I'm stuck trying to understand the first paragraph of this proof.
Let $X\rightarrow Y$ be a dominant morphism of affine varieties and denote $B=k[X]$,$A=k[Y]$. Assume there exists $b\in B$ such that $B=A[b]$, so $B=A[T]/I$ for some ideal $I$. Pick $x\in X$ and let $\epsilon:A\rightarrow k$ be the homomorphism defined by $\phi(x)$. Extend it to a homomorphism $\epsilon:A[T]\rightarrow k[T]$.
He claims that if $ \epsilon(I)=0$, then $k[\phi^{-1}(\phi(x))]=k[T]$, but I don't quite see it...
Let $\varphi:A\rightarrow B$ be the morphism associated to $\phi:X\rightarrow Y$ and let $\pi:A[T]\rightarrow B$ be the surjection such that $\varphi=\pi\circ\iota$, where $\iota:A\rightarrow A[T]$ is the inclusion map.
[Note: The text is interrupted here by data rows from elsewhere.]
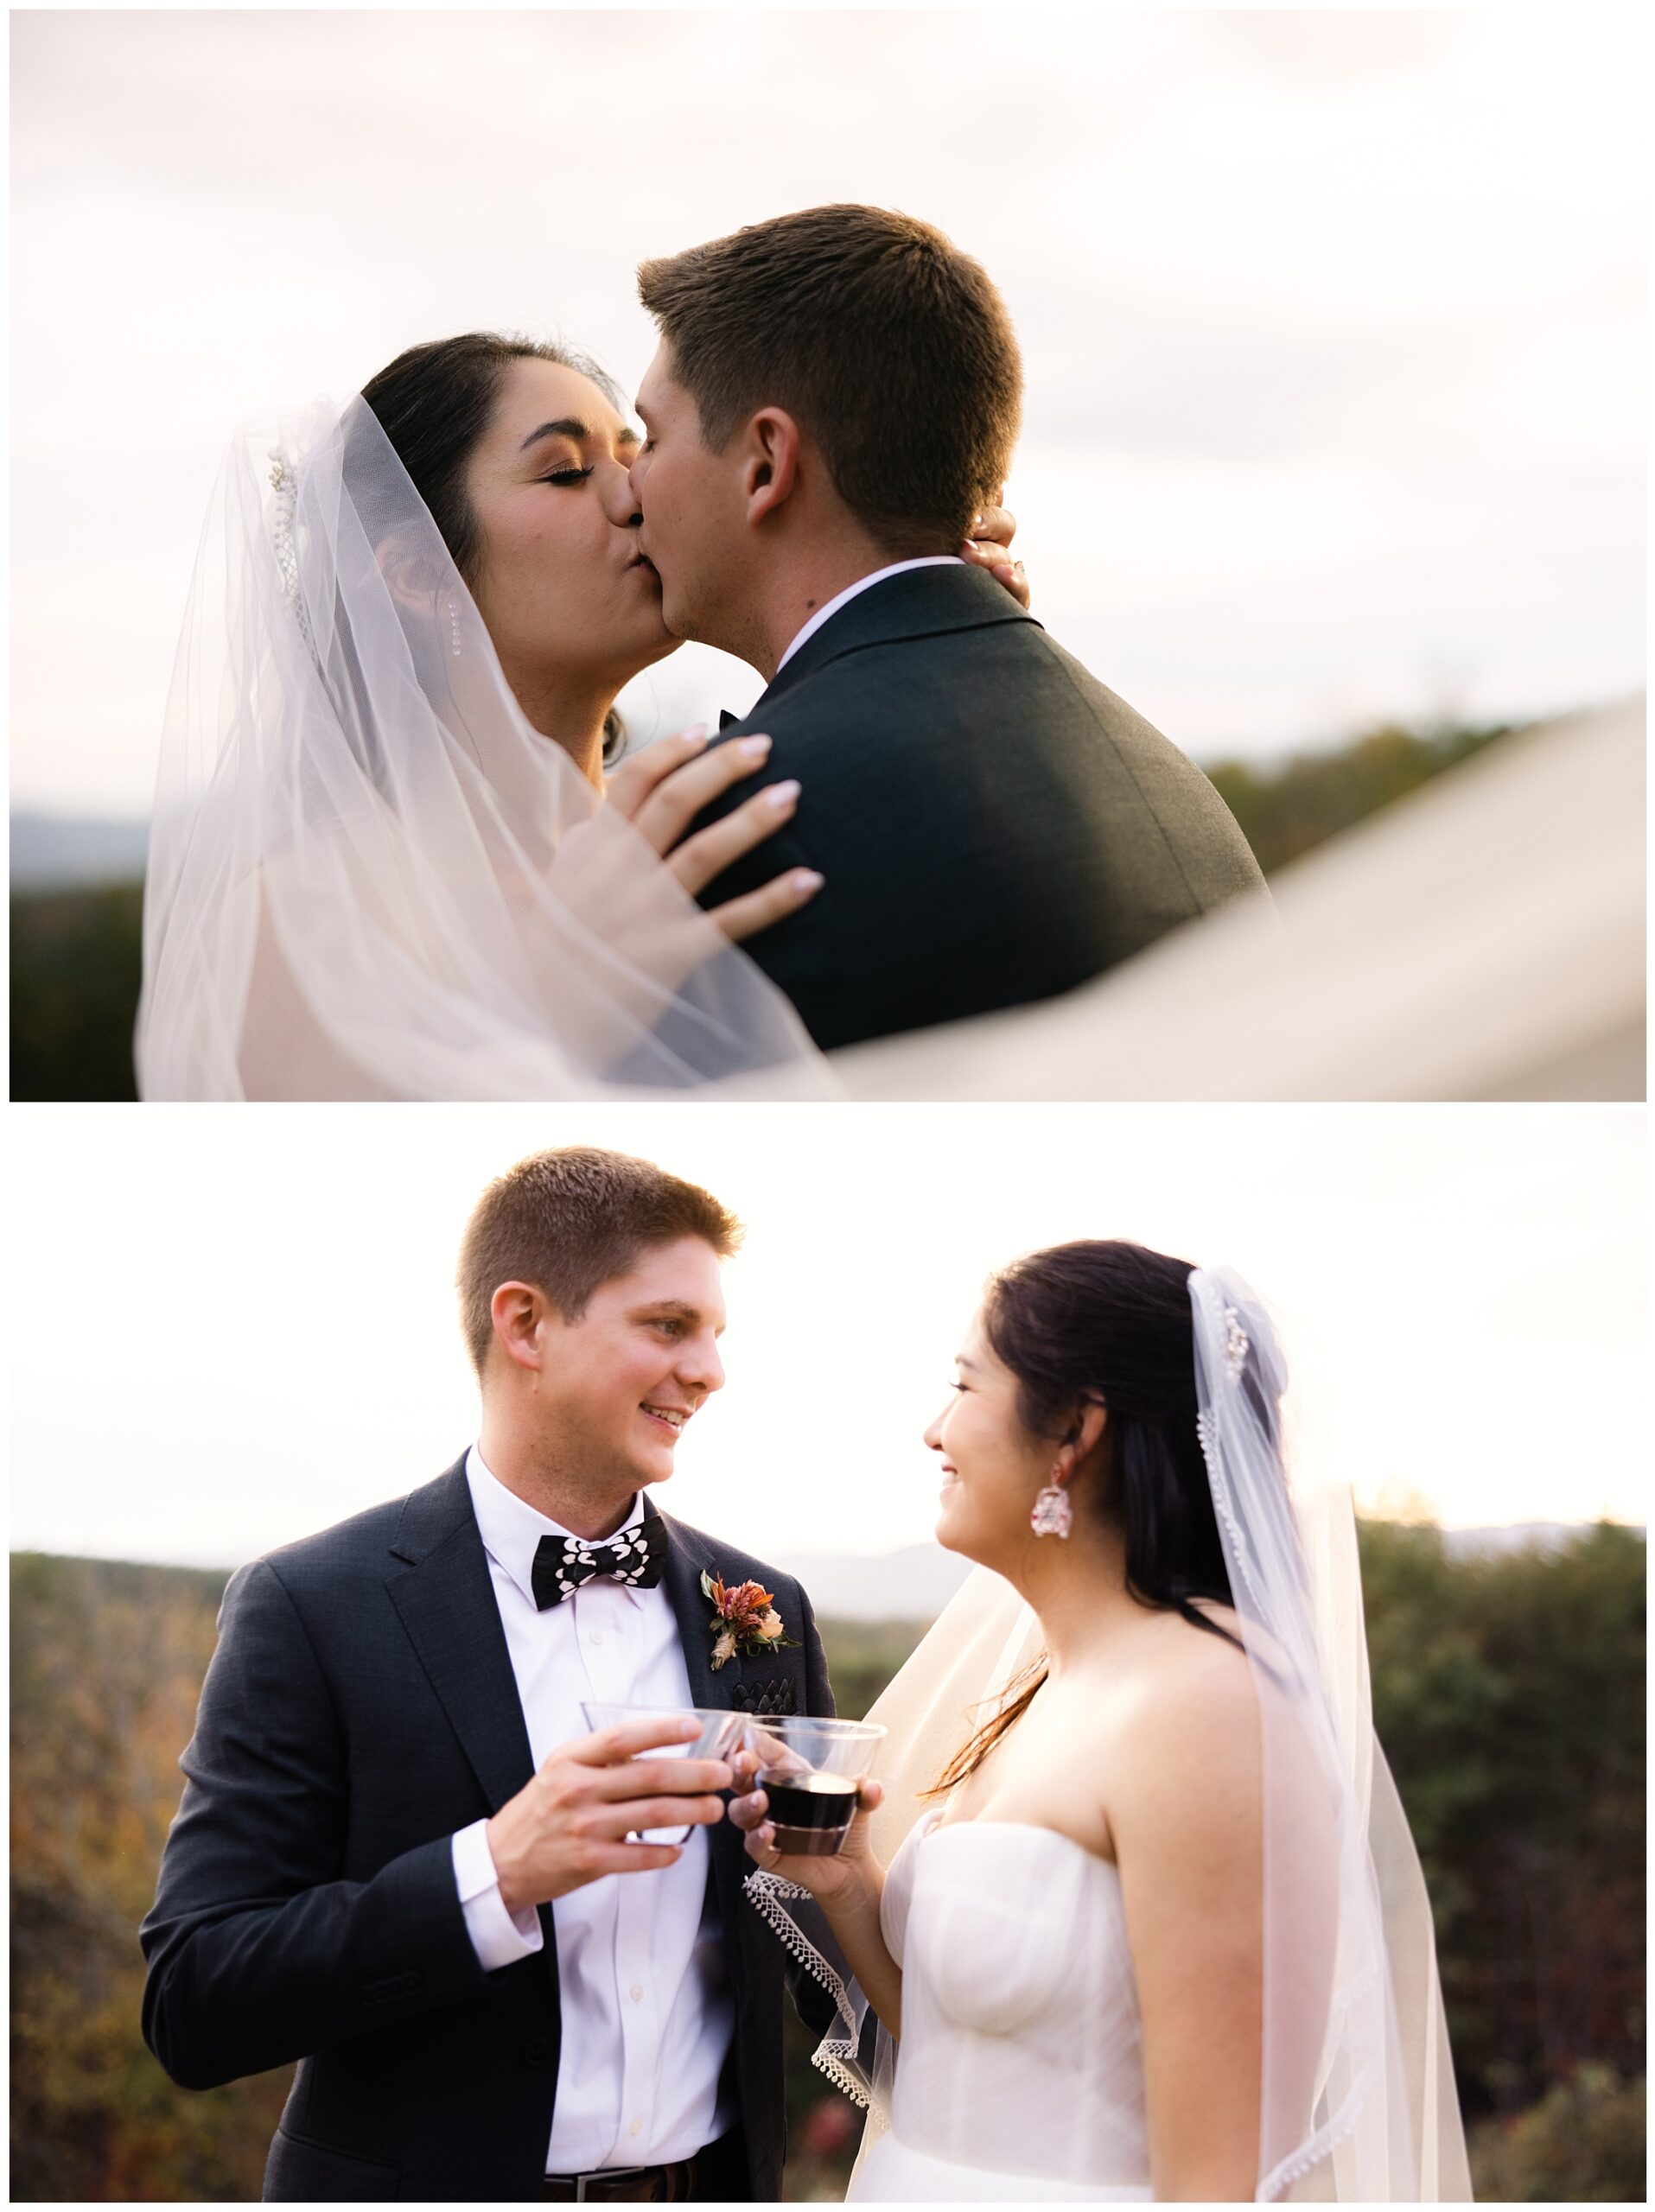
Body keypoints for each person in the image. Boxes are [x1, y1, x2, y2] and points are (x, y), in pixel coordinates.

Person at [140, 1147, 840, 2202]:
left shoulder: (763, 1609)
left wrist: (836, 1882)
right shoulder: (311, 1604)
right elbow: (196, 1999)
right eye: (667, 1325)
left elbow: (820, 1977)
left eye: (713, 1334)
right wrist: (495, 1873)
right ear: (524, 1324)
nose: (709, 1370)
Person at [731, 1242, 1471, 2202]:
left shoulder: (1211, 1704)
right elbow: (971, 2060)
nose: (931, 1429)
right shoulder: (1053, 1679)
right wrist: (846, 1884)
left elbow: (1221, 2179)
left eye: (963, 1384)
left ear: (1073, 1429)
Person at [135, 331, 1026, 1100]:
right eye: (565, 472)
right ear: (412, 573)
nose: (634, 496)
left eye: (635, 458)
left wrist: (921, 621)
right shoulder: (302, 922)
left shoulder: (693, 823)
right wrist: (551, 1013)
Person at [632, 205, 1269, 1052]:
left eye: (648, 435)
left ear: (763, 465)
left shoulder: (737, 831)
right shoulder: (1175, 784)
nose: (628, 486)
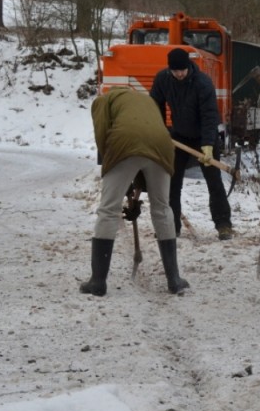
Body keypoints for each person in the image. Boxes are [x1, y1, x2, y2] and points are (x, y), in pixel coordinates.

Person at [81, 87, 189, 296]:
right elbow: (146, 144)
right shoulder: (147, 102)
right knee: (162, 208)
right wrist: (133, 186)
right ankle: (174, 280)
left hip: (124, 143)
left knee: (108, 210)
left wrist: (111, 165)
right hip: (162, 145)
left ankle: (98, 282)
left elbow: (102, 133)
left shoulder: (103, 101)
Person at [149, 48, 234, 240]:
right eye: (175, 71)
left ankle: (223, 225)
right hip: (179, 136)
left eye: (182, 70)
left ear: (188, 66)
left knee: (214, 181)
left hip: (204, 137)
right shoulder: (163, 79)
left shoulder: (203, 83)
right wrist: (159, 129)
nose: (179, 74)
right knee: (172, 182)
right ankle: (172, 226)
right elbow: (155, 104)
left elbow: (210, 116)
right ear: (170, 69)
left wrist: (207, 146)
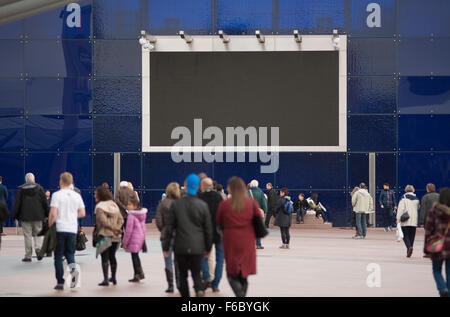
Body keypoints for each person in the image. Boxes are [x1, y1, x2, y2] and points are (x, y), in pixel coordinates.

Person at [162, 174, 212, 297]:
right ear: (199, 186)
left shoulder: (176, 205)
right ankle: (199, 289)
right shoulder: (202, 205)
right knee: (196, 273)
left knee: (183, 275)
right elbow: (208, 229)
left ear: (185, 185)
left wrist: (166, 246)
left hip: (181, 246)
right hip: (197, 246)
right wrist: (208, 248)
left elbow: (169, 227)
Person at [216, 177, 260, 297]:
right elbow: (259, 226)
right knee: (244, 274)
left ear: (231, 188)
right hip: (247, 242)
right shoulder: (251, 203)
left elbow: (219, 223)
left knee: (232, 273)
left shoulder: (224, 205)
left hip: (231, 242)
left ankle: (240, 295)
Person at [48, 172, 85, 290]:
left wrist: (50, 224)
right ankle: (74, 279)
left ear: (61, 181)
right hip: (72, 228)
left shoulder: (56, 195)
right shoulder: (77, 196)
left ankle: (60, 281)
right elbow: (82, 213)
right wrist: (72, 217)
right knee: (70, 254)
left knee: (58, 256)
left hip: (60, 228)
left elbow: (53, 213)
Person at [13, 173, 49, 262]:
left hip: (25, 217)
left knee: (27, 235)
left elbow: (17, 204)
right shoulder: (39, 188)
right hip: (38, 215)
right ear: (34, 179)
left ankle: (28, 256)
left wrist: (15, 216)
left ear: (26, 180)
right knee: (38, 233)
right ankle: (38, 249)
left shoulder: (21, 189)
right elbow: (45, 202)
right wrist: (47, 214)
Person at [198, 177, 224, 292]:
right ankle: (215, 284)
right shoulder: (218, 197)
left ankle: (206, 277)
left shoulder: (200, 198)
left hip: (204, 233)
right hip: (218, 232)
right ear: (212, 186)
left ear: (203, 186)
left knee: (204, 256)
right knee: (220, 259)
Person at [94, 186, 124, 286]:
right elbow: (121, 219)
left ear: (100, 195)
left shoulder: (100, 207)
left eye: (96, 194)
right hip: (116, 236)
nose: (94, 196)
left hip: (104, 236)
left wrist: (111, 228)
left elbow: (102, 221)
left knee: (104, 257)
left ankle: (106, 279)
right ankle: (114, 278)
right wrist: (116, 229)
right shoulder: (114, 205)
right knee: (112, 256)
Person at [155, 182, 181, 293]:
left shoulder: (162, 203)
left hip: (166, 236)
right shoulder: (181, 203)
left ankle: (170, 285)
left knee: (168, 260)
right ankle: (179, 284)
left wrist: (164, 230)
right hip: (179, 236)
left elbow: (158, 220)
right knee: (178, 261)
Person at [424, 187, 450, 297]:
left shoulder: (434, 212)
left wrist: (426, 250)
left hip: (437, 245)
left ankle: (443, 288)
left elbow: (428, 231)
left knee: (436, 270)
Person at [123, 193, 147, 283]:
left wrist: (125, 242)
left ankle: (137, 274)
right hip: (139, 238)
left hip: (133, 238)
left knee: (134, 257)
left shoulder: (131, 216)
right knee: (136, 256)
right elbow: (143, 228)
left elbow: (128, 230)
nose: (127, 206)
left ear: (135, 206)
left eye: (129, 205)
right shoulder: (141, 215)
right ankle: (139, 273)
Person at [397, 185, 420, 258]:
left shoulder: (403, 198)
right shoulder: (416, 199)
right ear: (413, 190)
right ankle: (410, 248)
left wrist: (398, 218)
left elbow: (401, 209)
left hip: (405, 219)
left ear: (406, 190)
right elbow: (418, 207)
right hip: (414, 220)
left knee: (405, 235)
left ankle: (409, 247)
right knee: (412, 235)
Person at [248, 180, 267, 249]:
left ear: (251, 185)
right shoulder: (261, 192)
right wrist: (264, 211)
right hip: (258, 213)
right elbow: (264, 203)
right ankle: (258, 244)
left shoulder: (248, 192)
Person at [114, 181, 133, 245]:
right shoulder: (130, 192)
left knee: (121, 228)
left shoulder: (118, 192)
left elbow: (117, 201)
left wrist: (123, 207)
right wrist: (127, 207)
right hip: (128, 213)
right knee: (127, 228)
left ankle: (123, 241)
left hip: (120, 214)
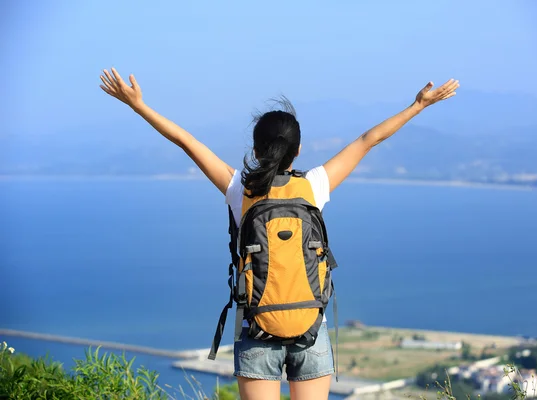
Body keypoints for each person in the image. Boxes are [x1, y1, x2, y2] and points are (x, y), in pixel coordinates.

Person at [99, 67, 459, 400]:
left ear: (255, 151)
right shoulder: (315, 186)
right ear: (298, 149)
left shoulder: (239, 188)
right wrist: (418, 105)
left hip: (258, 331)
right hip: (309, 329)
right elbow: (369, 139)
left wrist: (138, 106)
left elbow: (185, 141)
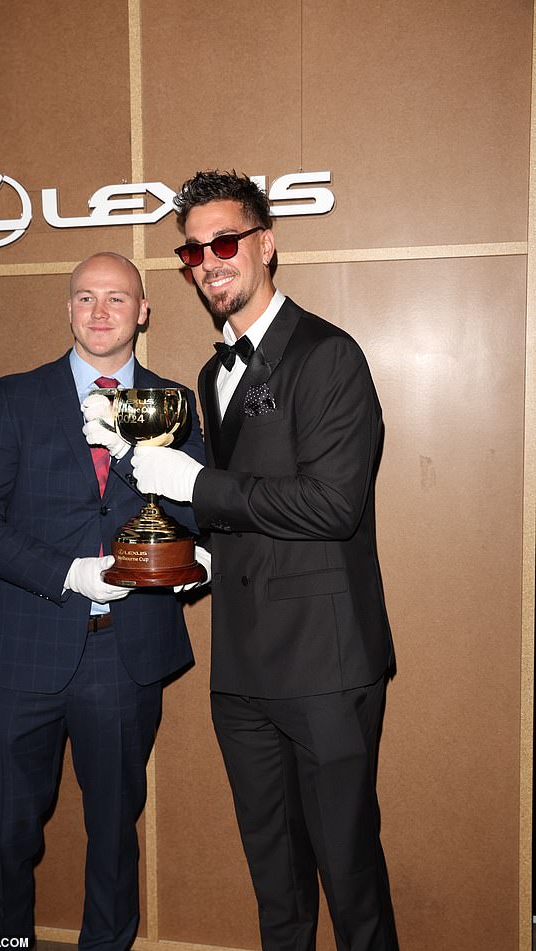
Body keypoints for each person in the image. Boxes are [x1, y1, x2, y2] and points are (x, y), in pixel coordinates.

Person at [130, 172, 398, 951]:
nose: (208, 262)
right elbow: (246, 510)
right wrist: (207, 553)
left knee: (349, 875)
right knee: (274, 877)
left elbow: (332, 505)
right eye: (192, 251)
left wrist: (199, 484)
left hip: (325, 662)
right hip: (242, 669)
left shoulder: (329, 355)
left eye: (223, 242)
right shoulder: (215, 374)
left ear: (266, 244)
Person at [0, 251, 205, 950]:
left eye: (117, 299)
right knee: (1, 841)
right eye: (85, 298)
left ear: (143, 311)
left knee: (114, 840)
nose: (99, 312)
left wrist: (194, 558)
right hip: (23, 651)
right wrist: (66, 571)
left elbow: (198, 511)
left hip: (125, 655)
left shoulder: (173, 401)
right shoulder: (14, 397)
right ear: (68, 309)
Let $\tilde{\epsilon}:A[T]\rightarrow K[T]$ be the extension of $\epsilon$ which is a surjection whose kernel is the ideal of $A[T]$ generated by $\ker(\epsilon)$. The hypothesis on $\tilde{\epsilon}$ implies that there exists a surjection $\eta:B\rightarrow k[T]$ such that $\eta\circ\pi=\tilde{\epsilon}$.
Note that $\mathfrak{m}:=\ker(\epsilon)=\{f\in A:f(\phi(x))=0\}$ is the ideal of $\{\phi(x)\}$. Therefore $\varphi(\mathfrak{m})$ generates an ideal ( $\varphi(\mathfrak{m})B$ ) whose zero zet is $\phi^{-1}(\phi(x))$ (in fact $Z(\varphi(\mathfrak{m}))=\{x'\in X:\varphi(f)(x')=0\ \forall f\in\mathfrak{m}\}=\{x'\in X:f(\phi(x'))=0\ \forall f\in\mathfrak{m}\}=\phi^{-1}(Z(\mathfrak{m}))$. ).
Then it is enough to prove that $B/\varphi(\mathfrak{m})B\cong k[T]$. Now, $\ker(\eta)=\pi(\ker(\tilde{\epsilon}))=\pi((\ker(\epsilon)))=(\varphi(\ker(\epsilon)))=\varphi(\mathfrak{m})B$ and therefore $\eta$ induces an isomorphism $B/\varphi(\mathfrak{m})B\cong k[T]$.
Sorry if this is too long!.